La maltraitance animale, bien que non définie de manière stricte, peut être inférée de l’article L. 214-1 du Code rural et de la pêche maritime qui stipule que les conditions de vie des animaux doivent répondre à leurs besoins biologiques fondamentaux [b]. Ces besoins reposent sur les cinq libertés du bien-être animal définies par l’Organisation mondiale de la santé animale (Omsa) : nourriture et eau en quantité et qualité adéquates, absence de contraintes physiques, prévention de la douleur et des maladies, liberté d’expression des comportements naturels, protection contre les sources d’anxiété et de peur. La maltraitance des bovins, notamment, débute dès qu’une de ces libertés est bafouée.

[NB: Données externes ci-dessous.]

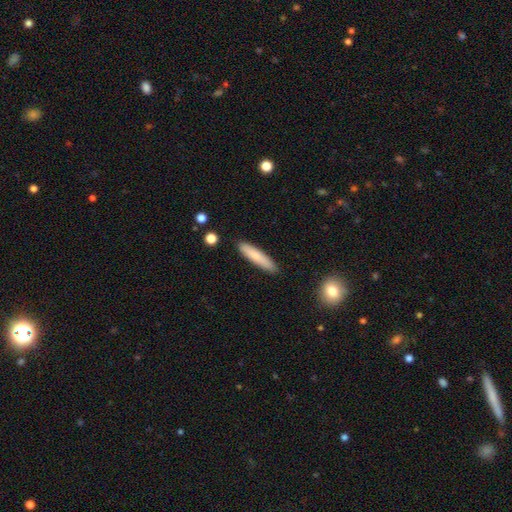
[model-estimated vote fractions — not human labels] Overall: smooth (81%). How rounded: cigar-shaped (84%). Merging: none (88%).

Cet article a pour objectif de présenter brièvement les bases juridiques concernant la maltraitance animale et sa prévention.
Différentes lois et règlements en vigueur concernent la protection animale et les obligations des vétérinaires en matière de signalement des cas de maltraitance constatés.
Le Code rural et de la pêche maritime et le Code pénal interdisent d’exercer des mauvais traitements, sans en donner une définition précise. Ces mauvais traitements peuvent être le résultat d’une absence de soins appropriés ou d’actes de violence. Le Code pénal réprouve aussi le fait de donner non volontairement la mort à un animal.
Le Code pénal condamne l’exercice de sévices graves ou de nature sexuelle, les actes de cruauté ou le fait de donner volontairement la mort à un animal. Il n’existe pas non plus de définition précise de l’acte de cruauté. Toutefois, l’analyse de la jurisprudence permet de préciser qu’il s’agit d’un acte volontaire et intentionnel en vue de faire souffrir sans nécessité un animal ou de provoquer sa mort (tableau 1).
En ce qui concerne l’abattage des animaux de production, des garanties pour la protection des animaux dans les abattoirs sont prévues [2].
Il est délivré par le préfet sur la base d’un descriptif du fonctionnement prévu et après une visite de l’établissement par les services vétérinaires. Chaque autorisation est délivrée pour une catégorie d’animaux définie, une cadence maximale, ainsi qu’une capacité journalière maximale d’hébergement de l’abattoir.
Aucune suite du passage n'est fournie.